The Masonic Cancer Center at the University of Minnesota and a network of 18 rural hospitals aims to offer clinical trials to patients outside the Twin Cities and Rochester, where most trials are conducted. Rural hospitals often don’t have the money to fund research. This project can give hope to cancer patients who have exhausted other options.
One of the biggest barriers to clinical trial success is an insufficient number of participants, so increasing patient access may improve success rates, said Marie Rahne, the network’s manager.
MCC Director Dr. Douglas Yee said the network will advance cancer treatment outside Minnesota as well. Increasing the number of clinical trials could help researchers find better ways to treat patients.
“As a practicing physician, almost everything I do today was not available to me when I started my career, and that’s really because … new drugs and therapies … [have] become available, and that really has been done [by] the research institution,” said Yee.
Yee said participating in trials helps patients better understand the limits of medical knowledge, meaning they can participate more effectively in decisions about their care.
The first trial will test the hypothesis that ginger reduces the presence of gut bacteria known to be associated with colon cancer. The MCC hopes to start with trials like this in rural hospitals, since they have simple protocols and low patient risks, then scale up to more complicated trials as the partners gain more experience in the research process.
Many of the planned trials will test preventative interventions that may reduce cancer risk, like methods to quit smoking.
In addition to facilitating the choice of trials, the MCC will distribute funding to partner hospitals for personnel and technology necessary to complete the trials.
A lack of clinical trial opportunities is one main challenge rural hospitals face, said Dr.
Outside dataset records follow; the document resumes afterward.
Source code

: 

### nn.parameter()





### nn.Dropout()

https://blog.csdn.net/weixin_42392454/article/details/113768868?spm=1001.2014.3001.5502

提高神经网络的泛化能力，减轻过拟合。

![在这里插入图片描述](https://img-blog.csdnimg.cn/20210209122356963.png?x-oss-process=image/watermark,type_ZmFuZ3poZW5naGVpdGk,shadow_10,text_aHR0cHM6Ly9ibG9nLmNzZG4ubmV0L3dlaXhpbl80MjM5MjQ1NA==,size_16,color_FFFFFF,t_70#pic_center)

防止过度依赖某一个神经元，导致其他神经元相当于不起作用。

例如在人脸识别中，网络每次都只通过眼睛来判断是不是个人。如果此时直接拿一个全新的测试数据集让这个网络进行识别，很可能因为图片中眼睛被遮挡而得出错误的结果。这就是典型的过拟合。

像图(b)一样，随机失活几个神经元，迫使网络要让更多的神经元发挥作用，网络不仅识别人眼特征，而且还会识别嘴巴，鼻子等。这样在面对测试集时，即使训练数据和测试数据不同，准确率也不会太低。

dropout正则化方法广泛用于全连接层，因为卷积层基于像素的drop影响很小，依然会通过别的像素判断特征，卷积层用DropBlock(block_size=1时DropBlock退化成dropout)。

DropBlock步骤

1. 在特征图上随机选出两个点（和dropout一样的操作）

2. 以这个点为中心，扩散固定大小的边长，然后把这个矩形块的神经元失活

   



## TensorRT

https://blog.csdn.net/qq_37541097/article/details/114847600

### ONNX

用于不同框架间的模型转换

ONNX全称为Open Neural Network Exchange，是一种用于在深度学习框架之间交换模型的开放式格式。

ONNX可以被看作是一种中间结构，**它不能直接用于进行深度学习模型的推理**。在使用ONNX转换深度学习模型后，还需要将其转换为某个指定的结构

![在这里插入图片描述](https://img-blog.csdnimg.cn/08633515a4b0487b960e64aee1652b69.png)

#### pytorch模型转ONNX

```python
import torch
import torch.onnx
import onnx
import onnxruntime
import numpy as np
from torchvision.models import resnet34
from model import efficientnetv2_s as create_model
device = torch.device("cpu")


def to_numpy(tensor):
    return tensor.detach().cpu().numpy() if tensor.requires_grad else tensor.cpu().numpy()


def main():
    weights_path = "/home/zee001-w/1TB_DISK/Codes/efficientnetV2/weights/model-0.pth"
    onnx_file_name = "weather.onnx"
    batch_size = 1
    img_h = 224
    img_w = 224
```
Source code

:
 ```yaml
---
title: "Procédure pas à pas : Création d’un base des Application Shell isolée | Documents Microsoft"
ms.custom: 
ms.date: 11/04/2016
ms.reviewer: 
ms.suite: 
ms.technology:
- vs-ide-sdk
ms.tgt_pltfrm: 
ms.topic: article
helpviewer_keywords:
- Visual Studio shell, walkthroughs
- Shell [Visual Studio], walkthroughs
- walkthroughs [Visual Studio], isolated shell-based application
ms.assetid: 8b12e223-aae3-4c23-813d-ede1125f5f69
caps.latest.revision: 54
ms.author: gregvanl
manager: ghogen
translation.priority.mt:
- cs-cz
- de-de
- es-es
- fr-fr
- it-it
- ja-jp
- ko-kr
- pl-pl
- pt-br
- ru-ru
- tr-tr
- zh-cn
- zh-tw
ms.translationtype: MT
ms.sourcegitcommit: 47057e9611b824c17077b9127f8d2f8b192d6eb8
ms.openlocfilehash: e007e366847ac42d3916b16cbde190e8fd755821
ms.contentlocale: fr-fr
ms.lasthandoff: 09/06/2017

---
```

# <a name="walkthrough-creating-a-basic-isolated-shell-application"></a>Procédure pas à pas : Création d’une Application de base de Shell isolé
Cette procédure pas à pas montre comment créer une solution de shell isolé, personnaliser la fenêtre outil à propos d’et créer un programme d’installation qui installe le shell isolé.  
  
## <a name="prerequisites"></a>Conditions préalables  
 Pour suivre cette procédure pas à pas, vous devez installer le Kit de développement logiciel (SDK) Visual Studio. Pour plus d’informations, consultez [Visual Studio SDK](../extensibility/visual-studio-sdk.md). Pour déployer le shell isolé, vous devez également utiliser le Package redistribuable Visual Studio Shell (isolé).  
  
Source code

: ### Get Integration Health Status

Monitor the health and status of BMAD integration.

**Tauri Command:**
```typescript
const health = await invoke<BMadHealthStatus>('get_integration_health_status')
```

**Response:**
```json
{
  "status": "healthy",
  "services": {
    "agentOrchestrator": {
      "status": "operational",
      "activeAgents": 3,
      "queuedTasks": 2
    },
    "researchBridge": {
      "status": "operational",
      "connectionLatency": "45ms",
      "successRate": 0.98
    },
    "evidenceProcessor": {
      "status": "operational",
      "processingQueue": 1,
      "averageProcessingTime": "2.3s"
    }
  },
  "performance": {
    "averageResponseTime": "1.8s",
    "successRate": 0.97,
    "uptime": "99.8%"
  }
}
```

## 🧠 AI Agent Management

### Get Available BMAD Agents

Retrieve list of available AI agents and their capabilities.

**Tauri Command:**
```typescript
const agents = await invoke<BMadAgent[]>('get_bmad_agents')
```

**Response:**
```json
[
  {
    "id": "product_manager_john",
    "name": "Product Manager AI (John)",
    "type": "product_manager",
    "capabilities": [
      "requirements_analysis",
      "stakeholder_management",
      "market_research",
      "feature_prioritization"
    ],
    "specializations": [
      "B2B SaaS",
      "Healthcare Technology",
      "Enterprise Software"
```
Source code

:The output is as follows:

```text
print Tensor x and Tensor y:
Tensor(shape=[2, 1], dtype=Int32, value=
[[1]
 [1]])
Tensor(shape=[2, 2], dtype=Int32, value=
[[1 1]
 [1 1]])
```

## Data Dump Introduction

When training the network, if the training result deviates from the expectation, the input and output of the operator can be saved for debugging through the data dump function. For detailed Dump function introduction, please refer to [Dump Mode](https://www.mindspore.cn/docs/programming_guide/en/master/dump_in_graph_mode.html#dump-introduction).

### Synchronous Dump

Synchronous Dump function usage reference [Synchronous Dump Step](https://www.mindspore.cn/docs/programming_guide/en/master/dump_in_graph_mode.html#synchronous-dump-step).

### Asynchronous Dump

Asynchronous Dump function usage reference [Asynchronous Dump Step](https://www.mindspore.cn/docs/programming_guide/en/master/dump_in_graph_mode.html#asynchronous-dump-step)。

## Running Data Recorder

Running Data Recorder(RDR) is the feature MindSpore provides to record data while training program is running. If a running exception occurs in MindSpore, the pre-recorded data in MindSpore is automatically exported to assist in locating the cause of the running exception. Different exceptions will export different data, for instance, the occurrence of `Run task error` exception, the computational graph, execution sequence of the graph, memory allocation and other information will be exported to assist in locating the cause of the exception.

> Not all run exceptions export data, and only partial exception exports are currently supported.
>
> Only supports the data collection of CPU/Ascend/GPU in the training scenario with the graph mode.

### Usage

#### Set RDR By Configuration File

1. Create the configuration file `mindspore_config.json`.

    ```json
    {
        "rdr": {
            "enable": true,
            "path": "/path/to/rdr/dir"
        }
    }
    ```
Bret Friday, who practices in Duluth and Virginia, Minnesota.
“If … your goal is really to provide the best care … at some points you feel like you can’t always do that,” Friday said.
While rural health care providers work to offer increasingly comprehensive care to patients, Friday said limited resources mean they will never be able to provide every service patients need, especially complicated ones like bone marrow transplants.
“It’s really … figuring out what you can do at a very high level and focusing on those things, and this program, I think, will … add one more thing that we can do at these clinics that we couldn’t do before to try to keep patients closer to home,” he said.